Stepped-up activity at the Mount Gordon mine site as Capricorn Copper brings the operation back online is a welcome boost for Mount Isa, according to Commerce North West president Travis Crowther.
The new owners have confirmed that Mount Isa will be the focus of recruitment efforts and Mr Crowther said they had also indicated they would look to the city as a supply hub.
“The downturn in lead and zinc production (from Glencore from late 2015) has slowed the town a bit,” Mr Crowther said.
But Mr Crowther said the recent opening of CuDeco’s Rocklands copper project near Cloncurry had been a boost for the region and Capricorn Copper coming online was another plus.
“They will encourage people to live and work in the area where they are earning the money and that is always great,” he said.
He was commenting after Capricorn Copper revealed it had launched a $110 million capital program to restart the former Mount Gordon copper mine.
The site, about 120km north of Mount Isa, has been on care and maintenance since April 2013.
“We’re full steam ahead and at this stage we’ve got really supportive investors, which means we can press ahead with confidence,” Capricorn Copper managing director Carl Hallion said of the restart plans.
Mr Hallion confirmed that Mount Isa would be the focus of recruitment efforts for the 220-strong workforce at the site.
“We won’t be able to source all of our staff out of the Mount Isa region, but we’re really implementing employment policies that are targeting Mount Isa as our point of hire,” he said.

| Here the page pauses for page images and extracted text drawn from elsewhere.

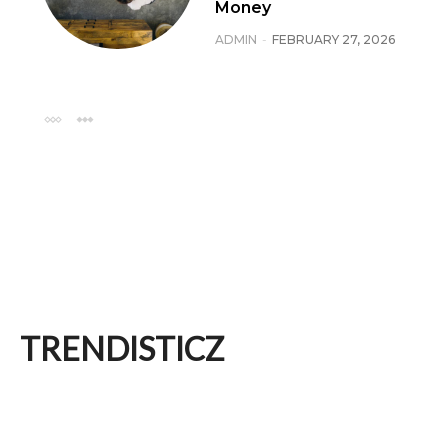
Money
ADMIN
-
FEBRUARY 27, 2026
TRENDISTICZ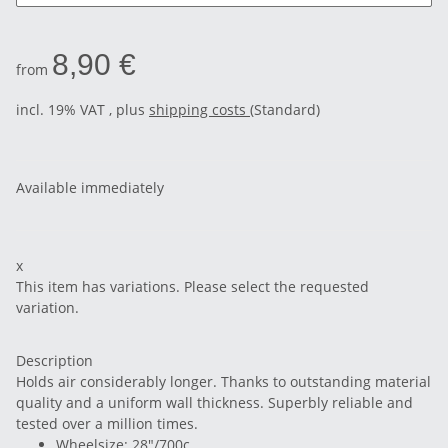
8,90 €
from
incl. 19% VAT , plus
shipping costs
(Standard)
Available immediately
x
This item has variations. Please select the requested
variation.
Description
Holds air considerably longer. Thanks to outstanding material
quality and a uniform wall thickness. Superbly reliable and
tested over a million times.
Wheelsize: 28"/700c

“If we don’t get the right candidates from Mount Isa, the structure and style of the remuneration we’re putting in place will look to encourage people to relocate to Mount Isa.
“There will be a bigger benefit in doing that and continuing to support the local region, which we think is really important.”
The company’s two next target areas were Townsville and Cairns, he said.
People from outside north-west Queensland would fly into Mount Isa and a bus will run to and from that city to take workers to the Capricorn Copper operation.
During their rostered days, workers will live in the 300-person camp on site.
“We won’t be hot bedding,” Mr Hallion said. “Everyone will have their own rooms.”
The company has engaged Hays to assist with recruitment and encourages jobseekers to contact that firm directly.
Mr Hallion said also Capricorn Copper would launch a new website in the new year with a careers path and detailed information about the project.
Approach aids environmental management
Capricorn Copper is refurbishing the operation’s mill at a cost of $27 million and expects to commission it in the third or fourth quarter of 2017.
“We would expect that to ramp up to steady state production through to the beginning of 2018,” Mr Hallion said.
One of the boons in the restart plan is the Capricorn Copper process flow design, which will include a water treatment plant and a sludge treatment plant.
This would deal with environmental management issues at the site involving contaminated water and high-density sludge, Mr Hallion said.
“In doing that we will actually be able to recover copper while we’re cleaning up and, at these prices, we’ll be able to cover the cost of the clean-up – so I think that’s a key focus for everybody,” he said.
“We have embedded the initial rehabilitation programs into the plant design and that helps us deal with water management going forward as well and we minimise the water consumption.”
Copper’s time to shine
Mr Hallion said there was strong demand for the operation’s high-grade concentrate (at more than 30 per cent copper).
“Essentially we’re seeing really strong fundamentals for copper and the optimism returning, so I think our timing with the restart is probably about as good as we could have hoped for,” he said.
“A lot of people have linked the recent jump in copper prices to the election of (US president) Trump and the view that he will kick-start the American economy, but the copper price rally actually started prior to the election.
“It was linked with LME Week when all the traders, smelters and key suppliers of copper concentrates and other metals get together in London and start to negotiate their annual contracts.
“There was a real shift in optimism and I think that was more the catalyst against the backdrop of some much stronger demand, particularly coming out of China.”
The team behind Capricorn Copper has worked to ensure the project was robust enough to survive prices below the $US2 mark, he said.
The price is now sitting around $US2.65 a pound and Mr Hallion believes it may strengthen to $US3 towards 2020.